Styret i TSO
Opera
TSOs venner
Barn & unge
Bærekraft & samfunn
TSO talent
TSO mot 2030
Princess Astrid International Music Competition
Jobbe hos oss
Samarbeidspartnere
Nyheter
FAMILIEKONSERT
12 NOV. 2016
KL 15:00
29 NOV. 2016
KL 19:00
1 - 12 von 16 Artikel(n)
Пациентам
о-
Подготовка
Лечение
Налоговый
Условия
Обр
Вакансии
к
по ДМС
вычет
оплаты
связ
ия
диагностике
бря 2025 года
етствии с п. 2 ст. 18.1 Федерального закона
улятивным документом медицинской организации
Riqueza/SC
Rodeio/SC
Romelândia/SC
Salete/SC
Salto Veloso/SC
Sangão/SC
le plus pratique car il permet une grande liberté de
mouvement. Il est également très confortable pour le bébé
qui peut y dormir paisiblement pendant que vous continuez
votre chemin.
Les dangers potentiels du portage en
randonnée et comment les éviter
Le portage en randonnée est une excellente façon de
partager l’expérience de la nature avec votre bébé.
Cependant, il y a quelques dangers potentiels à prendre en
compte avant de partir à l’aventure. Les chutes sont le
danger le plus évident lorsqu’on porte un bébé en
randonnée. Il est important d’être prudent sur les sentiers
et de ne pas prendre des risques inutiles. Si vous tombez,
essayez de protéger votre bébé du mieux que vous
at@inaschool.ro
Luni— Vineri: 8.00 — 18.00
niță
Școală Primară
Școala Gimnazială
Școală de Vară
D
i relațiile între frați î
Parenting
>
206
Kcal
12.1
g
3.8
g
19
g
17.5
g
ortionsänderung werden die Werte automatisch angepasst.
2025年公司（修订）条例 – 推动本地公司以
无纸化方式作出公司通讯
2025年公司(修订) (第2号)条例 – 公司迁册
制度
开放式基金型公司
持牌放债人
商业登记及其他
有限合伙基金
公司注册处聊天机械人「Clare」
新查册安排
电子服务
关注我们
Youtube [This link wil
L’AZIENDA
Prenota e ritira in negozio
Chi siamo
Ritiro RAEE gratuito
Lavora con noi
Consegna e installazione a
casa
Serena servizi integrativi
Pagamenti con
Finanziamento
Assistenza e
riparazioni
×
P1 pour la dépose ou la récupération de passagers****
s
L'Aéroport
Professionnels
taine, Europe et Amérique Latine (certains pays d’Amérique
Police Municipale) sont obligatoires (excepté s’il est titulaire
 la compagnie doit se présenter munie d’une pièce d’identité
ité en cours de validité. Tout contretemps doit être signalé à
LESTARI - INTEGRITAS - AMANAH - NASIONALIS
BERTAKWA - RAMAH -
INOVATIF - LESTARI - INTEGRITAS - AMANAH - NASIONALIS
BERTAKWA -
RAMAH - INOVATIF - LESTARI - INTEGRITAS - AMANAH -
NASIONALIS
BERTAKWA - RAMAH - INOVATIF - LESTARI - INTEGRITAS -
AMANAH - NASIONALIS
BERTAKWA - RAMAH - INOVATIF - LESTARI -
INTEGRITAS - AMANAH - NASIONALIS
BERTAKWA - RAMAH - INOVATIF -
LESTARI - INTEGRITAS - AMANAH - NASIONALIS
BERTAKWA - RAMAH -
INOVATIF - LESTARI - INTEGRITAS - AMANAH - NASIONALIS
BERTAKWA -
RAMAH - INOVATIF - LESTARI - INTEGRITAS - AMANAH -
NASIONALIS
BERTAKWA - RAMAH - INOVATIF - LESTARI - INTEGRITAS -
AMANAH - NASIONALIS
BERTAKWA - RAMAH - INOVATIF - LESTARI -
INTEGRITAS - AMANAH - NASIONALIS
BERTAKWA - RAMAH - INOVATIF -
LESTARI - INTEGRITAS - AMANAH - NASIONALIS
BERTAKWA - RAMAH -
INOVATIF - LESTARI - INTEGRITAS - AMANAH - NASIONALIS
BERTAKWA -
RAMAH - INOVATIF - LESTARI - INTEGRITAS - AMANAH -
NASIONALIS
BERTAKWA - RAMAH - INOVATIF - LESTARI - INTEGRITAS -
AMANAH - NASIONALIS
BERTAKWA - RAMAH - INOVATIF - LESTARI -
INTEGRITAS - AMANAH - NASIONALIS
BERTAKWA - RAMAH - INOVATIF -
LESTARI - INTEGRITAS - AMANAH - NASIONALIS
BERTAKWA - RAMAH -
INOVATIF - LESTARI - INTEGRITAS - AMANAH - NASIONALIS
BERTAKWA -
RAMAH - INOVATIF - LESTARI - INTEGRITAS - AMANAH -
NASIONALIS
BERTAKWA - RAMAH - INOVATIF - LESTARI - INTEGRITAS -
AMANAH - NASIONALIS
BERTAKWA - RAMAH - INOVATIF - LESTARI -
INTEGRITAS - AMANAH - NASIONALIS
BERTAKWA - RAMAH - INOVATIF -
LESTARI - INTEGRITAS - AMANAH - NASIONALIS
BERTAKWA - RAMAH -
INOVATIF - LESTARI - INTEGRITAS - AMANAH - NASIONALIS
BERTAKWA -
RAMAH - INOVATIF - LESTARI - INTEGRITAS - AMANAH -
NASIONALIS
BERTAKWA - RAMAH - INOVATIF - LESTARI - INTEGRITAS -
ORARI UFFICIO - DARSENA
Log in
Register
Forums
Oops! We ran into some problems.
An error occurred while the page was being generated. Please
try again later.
-------
PROBLEM REQUIREMENTS: Give an exact copy of the lines above from the line with "partager l’expérience de" up to and including the line with "Ritiro RAEE gratuito", and leave everything else out.

TASK SOLUTION:
partager l’expérience de la nature avec votre bébé.
Cependant, il y a quelques dangers potentiels à prendre en
compte avant de partir à l’aventure. Les chutes sont le
danger le plus évident lorsqu’on porte un bébé en
randonnée. Il est important d’être prudent sur les sentiers
et de ne pas prendre des risques inutiles. Si vous tombez,
essayez de protéger votre bébé du mieux que vous
at@inaschool.ro
Luni— Vineri: 8.00 — 18.00
niță
Școală Primară
Școala Gimnazială
Școală de Vară
D
i relațiile între frați î
Parenting
>
206
Kcal
12.1
g
3.8
g
19
g
17.5
g
ortionsänderung werden die Werte automatisch angepasst.
2025年公司（修订）条例 – 推动本地公司以
无纸化方式作出公司通讯
2025年公司(修订) (第2号)条例 – 公司迁册
制度
开放式基金型公司
持牌放债人
商业登记及其他
有限合伙基金
公司注册处聊天机械人「Clare」
新查册安排
电子服务
关注我们
Youtube [This link wil
L’AZIENDA
Prenota e ritira in negozio
Chi siamo
Ritiro RAEE gratuito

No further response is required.